◆ **TASKS TO COMPLETE**:
**1.** In the SplitData test code, which function checks that no labels have been duplicated?
**2.** Write the next part of the SplitData test code, picking up right after its final line.

/**
 * @file tests/split_data_test.cpp
 * @author Tham Ngap Wei
 *
 * Test the SplitData method.
 *
 * mlpack is free software; you may redistribute it and/or modify it under the
 * terms of the 3-clause BSD license.  You should have received a copy of the
 * 3-clause BSD license along with mlpack.  If not, see
 * http://www.opensource.org/licenses/BSD-3-Clause for more information.
 */
#include <mlpack/core.hpp>
#include <mlpack/core/data/split_data.hpp>

#include "test_catch_tools.hpp"
#include "catch.hpp"

using namespace mlpack;
using namespace arma;
using namespace mlpack::data;

/**
 * Compare the data after train test split.  This assumes that the labels
 * correspond to each column, so that we can easily check each point against its
 * original.
 *
 * @param inputData The original data set before split.
 * @param compareData The data want to compare with the inputData;
 *   it could be train data or test data.
 * @param inputLabel The labels of each point in compareData.
 */
void CompareData(const mat& inputData,
                 const mat& compareData,
                 const Row<size_t>& inputLabel)
{
  for (size_t i = 0; i != compareData.n_cols; ++i)
  {
    const mat& lhsCol = inputData.col(inputLabel(i));
    const mat& rhsCol = compareData.col(i);
    for (size_t j = 0; j != lhsCol.n_rows; ++j)
    {
      if (std::abs(rhsCol(j)) < 1e-5)
        REQUIRE(lhsCol(j) == Approx(0.0).margin(1e-5));
      else
        REQUIRE(lhsCol(j) == Approx(rhsCol(j)).epsilon(1e-7));
    }
  }
}

void CheckMatEqual(const mat& inputData,
                   const mat& compareData)
{
  const mat& sortedInput = arma::sort(inputData, "ascend", 1);
  const mat& sortedCompare = arma::sort(compareData, "ascend", 1);
  for (size_t i = 0; i < sortedInput.n_cols; ++i)
  {
    const mat& lhsCol = sortedInput.col(i);
    const mat& rhsCol = sortedCompare.col(i);
    for (size_t j = 0; j < lhsCol.n_rows; ++j)
    {
      if (std::abs(rhsCol(j)) < 1e-5)
        REQUIRE(lhsCol(j) == Approx(0.0).margin(1e-5));
      else
        REQUIRE(lhsCol(j) == Approx(rhsCol(j)).epsilon(1e-7));
    }
  }
}

/**
 * Check that no labels have been duplicated.
 */
void CheckDuplication(const Row<size_t>& trainLabels,
                      const Row<size_t>& testLabels)
{
  // Assemble a vector that will hold the counts of each element.
  Row<size_t> counts(trainLabels.n_elem + testLabels.n_elem);
  counts.zeros();

  for (size_t i = 0; i < trainLabels.n_elem; ++i)

◆ **STUDY MATERIAL**:
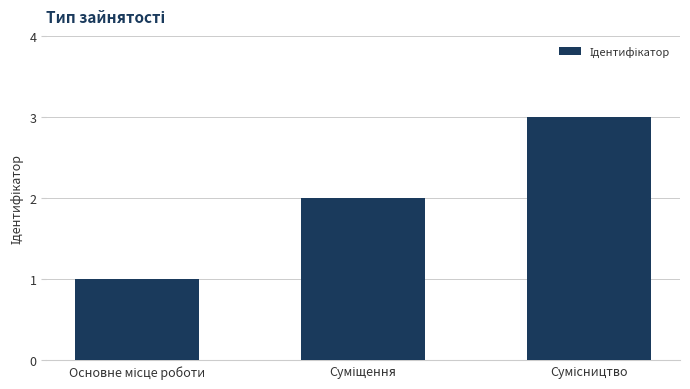

What is the maximum value shown in the chart?

3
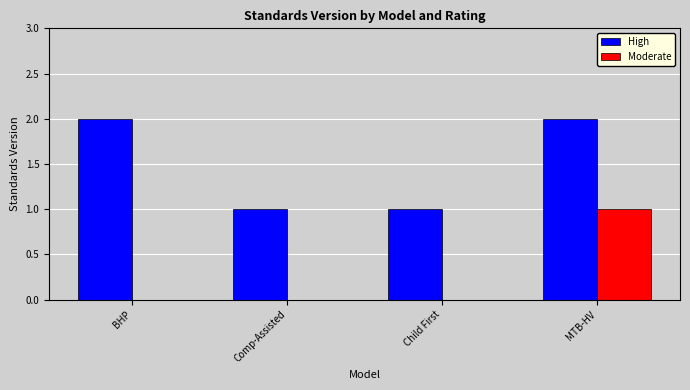

True or false: High has a value of 0 at Comp-Assisted.

False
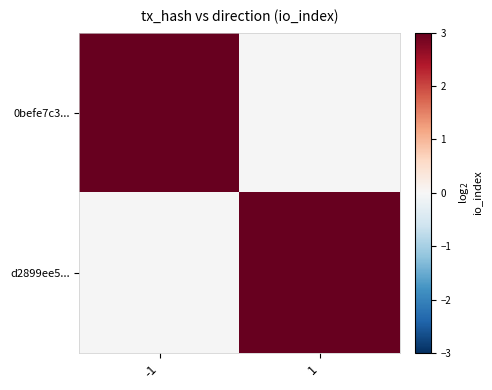

What is the greatest value displayed?

4.8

◆ **ANSWERS**:
**1.** CheckDuplication

**2.**
  {
    REQUIRE(trainLabels[i] < counts.n_elem);
    counts[trainLabels[i]]++;
  }
  for (size_t i = 0; i < testLabels.n_elem; ++i)
  {
    REQUIRE(testLabels[i] < counts.n_elem);
    counts[testLabels[i]]++;
  }

  // Now make sure each point has been used once.
  for (size_t i = 0; i < counts.n_elem; ++i)
    REQUIRE(counts[i] == 1);
}

TEST_CASE("SplitShuffleDataResultMat", "[SplitDataTest]")
{
  mat input(2, 10);
  size_t count = 0; // Counter for unique sequential values.
  input.imbue([&count] () { return ++count; });

  const auto value = Split(input, 0.2);
  REQUIRE(std::get<0>(value).n_cols == 8); // Train data.
  REQUIRE(std::get<1>(value).n_cols == 2); // Test data.

  mat concat = arma::join_rows(std::get<0>(value), std::get<1>(value));
  CheckMatEqual(input, concat);
}

TEST_CASE("SplitDataResultMat", "[SplitDataTest]")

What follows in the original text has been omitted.